According to multiple accounts of the footage, the individual appeared to be carrying a pistol and held a flashlight in his mouth while using a gloved hand, and later flowers pulled from Guthrie's garden, in an apparent attempt to obscure the camera's view. Investigators have publicly confirmed that the person in the footage appears to be armed and that the video was captured shortly before Guthrie's disappearance.

Beyond the visual evidence, investigators have pursued other forensic avenues. DNA evidence connected to the case has been sent to the FBI's laboratory in Quantico, Virginia, for testing, though no suspects have been publicly named as of Friday.

A case shaped by a chilling ransom note

The renewed attention on the "porch guy" footage comes in the same week that the contents of a second ransom note sent in connection with Guthrie's disappearance became public. According to multiple law enforcement sources, that note, sent in February, indicated that Guthrie had died shortly after she was taken, with the senders expressing regret over her death and making no further demands for payment.

A separate, earlier note had focused on demanding payment for her safe return and included specific details about her home, including a broken floodlight in the yard and a description of her clothing — details investigators believe lent credibility to the communication. Authorities have said both notes were sent from the same IP address, deepening their belief that they originated from whoever was responsible for Guthrie's disappearance.

Community alerts issued by both authorities and Guthrie's family in the weeks following her disappearance had also noted that she was in poor health at the time she vanished and did not have access to her necessary emergency medications, a detail that heightened concerns for her safety from the earliest days of the search.

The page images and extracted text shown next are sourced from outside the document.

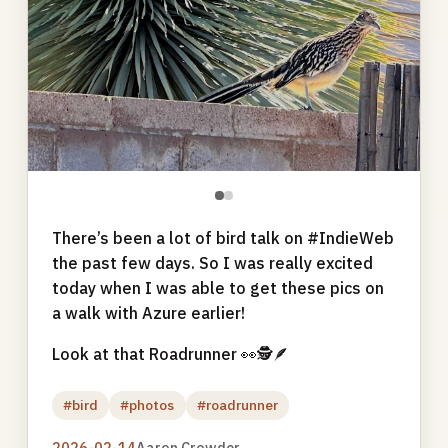
●
●
There’s been a lot of bird talk on #IndieWeb
the past few days. So I was really excited
today when I was able to get these pics on
a walk with Azure earlier!
Look at that Roadrunner 👀🕵🪶
#bird
#photos
#roadrunner
2026-02-14
Aaron Crowder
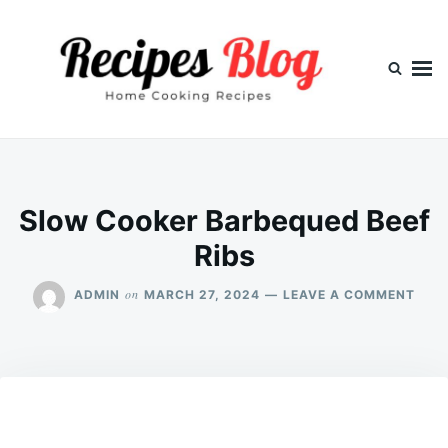
Skip
Search
to
for:
content
Slow Cooker Barbequed Beef
Ribs
ON
on
ADMIN
MARCH 27, 2024
LEAVE A COMMENT
SLO
COO
BAR
BEEF
RIBS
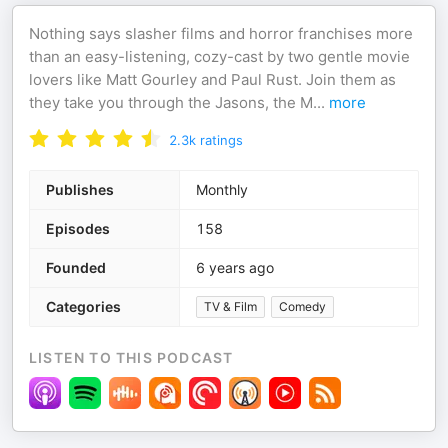
Nothing says slasher films and horror franchises more
than an easy-listening, cozy-cast by two gentle movie
lovers like Matt Gourley and Paul Rust. Join them as
they take you through the Jasons, the M
...
more
2.3k
ratings
Publishes
Monthly
Episodes
158
Founded
6 years ago
Categories
TV & Film
Comedy
LISTEN TO THIS PODCAST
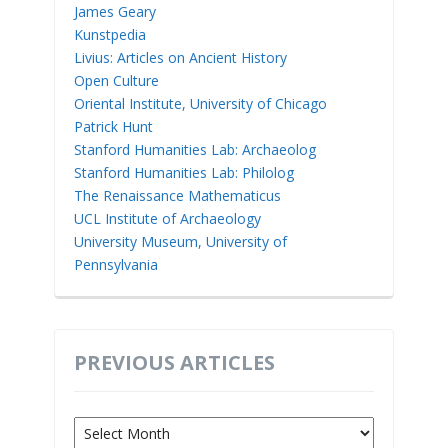
James Geary
Kunstpedia
Livius: Articles on Ancient History
Open Culture
Oriental Institute, University of Chicago
Patrick Hunt
Stanford Humanities Lab: Archaeolog
Stanford Humanities Lab: Philolog
The Renaissance Mathematicus
UCL Institute of Archaeology
University Museum, University of
Pennsylvania
PREVIOUS ARTICLES
Previous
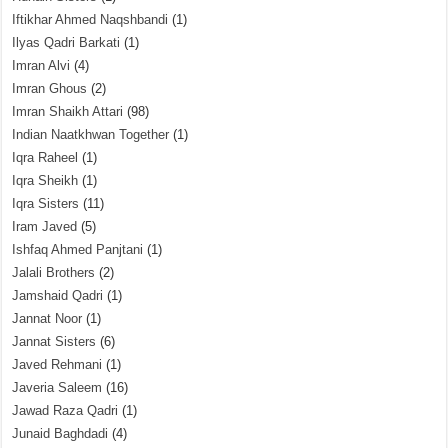
Iftikhar Ahmed Naqshbandi
(1)
Ilyas Qadri Barkati
(1)
Imran Alvi
(4)
Imran Ghous
(2)
Imran Shaikh Attari
(98)
Indian Naatkhwan Together
(1)
Iqra Raheel
(1)
Iqra Sheikh
(1)
Iqra Sisters
(11)
Iram Javed
(5)
Ishfaq Ahmed Panjtani
(1)
Jalali Brothers
(2)
Jamshaid Qadri
(1)
Jannat Noor
(1)
Jannat Sisters
(6)
Javed Rehmani
(1)
Javeria Saleem
(16)
Jawad Raza Qadri
(1)
Junaid Baghdadi
(4)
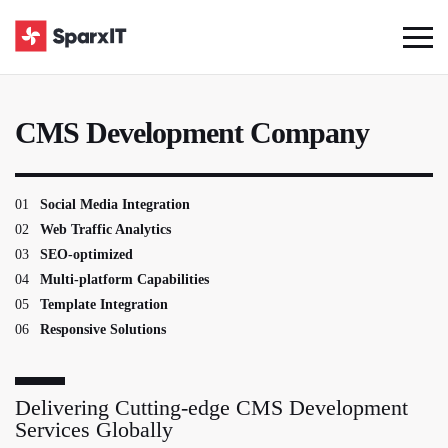
CMS Development Company
01
Social Media Integration
02
Web Traffic Analytics
03
SEO-optimized
04
Multi-platform Capabilities
05
Template Integration
06
Responsive Solutions
Delivering Cutting-edge CMS Development
Services Globally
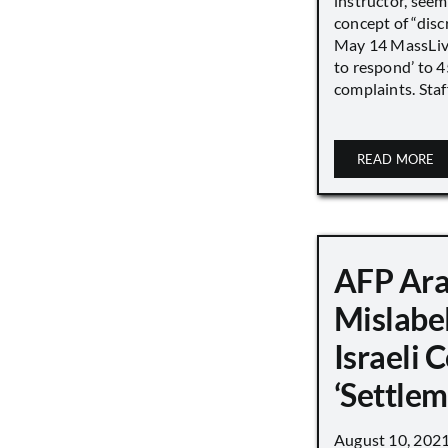
instructor, seem
concept of “disc
May 14 MassLive 
to respond’ to 
complaints. Staff
READ MORE
AFP Ara
Mislabe
Israeli
‘Settle
August 10, 202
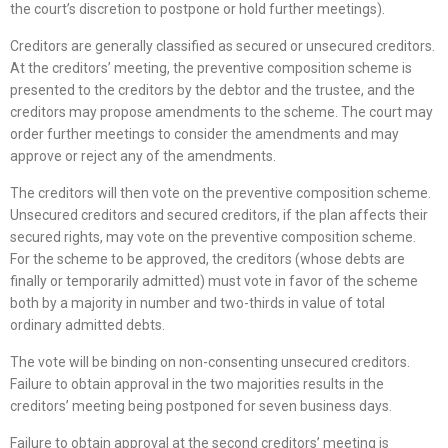
the court’s discretion to postpone or hold further meetings).
Creditors are generally classified as secured or unsecured creditors.
At the creditors’ meeting, the preventive composition scheme is
presented to the creditors by the debtor and the trustee, and the
creditors may propose amendments to the scheme. The court may
order further meetings to consider the amendments and may
approve or reject any of the amendments.
The creditors will then vote on the preventive composition scheme.
Unsecured creditors and secured creditors, if the plan affects their
secured rights, may vote on the preventive composition scheme.
For the scheme to be approved, the creditors (whose debts are
finally or temporarily admitted) must vote in favor of the scheme
both by a majority in number and two-thirds in value of total
ordinary admitted debts.
The vote will be binding on non-consenting unsecured creditors.
Failure to obtain approval in the two majorities results in the
creditors’ meeting being postponed for seven business days.
Failure to obtain approval at the second creditors’ meeting is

Savannah Guthrie keeps the case in the public eye

Throughout the five-month investigation, Savannah Guthrie has remained one of the most consistent public voices pushing to keep attention on her mother's case, regularly using her platform on "Today" to renew appeals for information. In an emotional segment last week, she told viewers, "Her family cannot be at peace, no matter how much I try to come out here every day and smile and find that joy."

No confirmation from official sources

Despite O'Connell's optimistic timeline, neither the FBI nor the Pima County Sheriff's Department has publicly confirmed that an arrest is imminent. Officials have continued to circulate reward notices and appeal for tips related to the masked suspect, while declining to comment further on the specifics of where the investigation currently stands.

For now, the case remains open and unresolved nearly five months after Guthrie's disappearance, with investigators publicly maintaining a cautious posture even as outside voices like O'Connell suggest a resolution may be closer than it has appeared from the outside. Anyone with information related to the case has been urged to contact the FBI directly as the search for answers continues.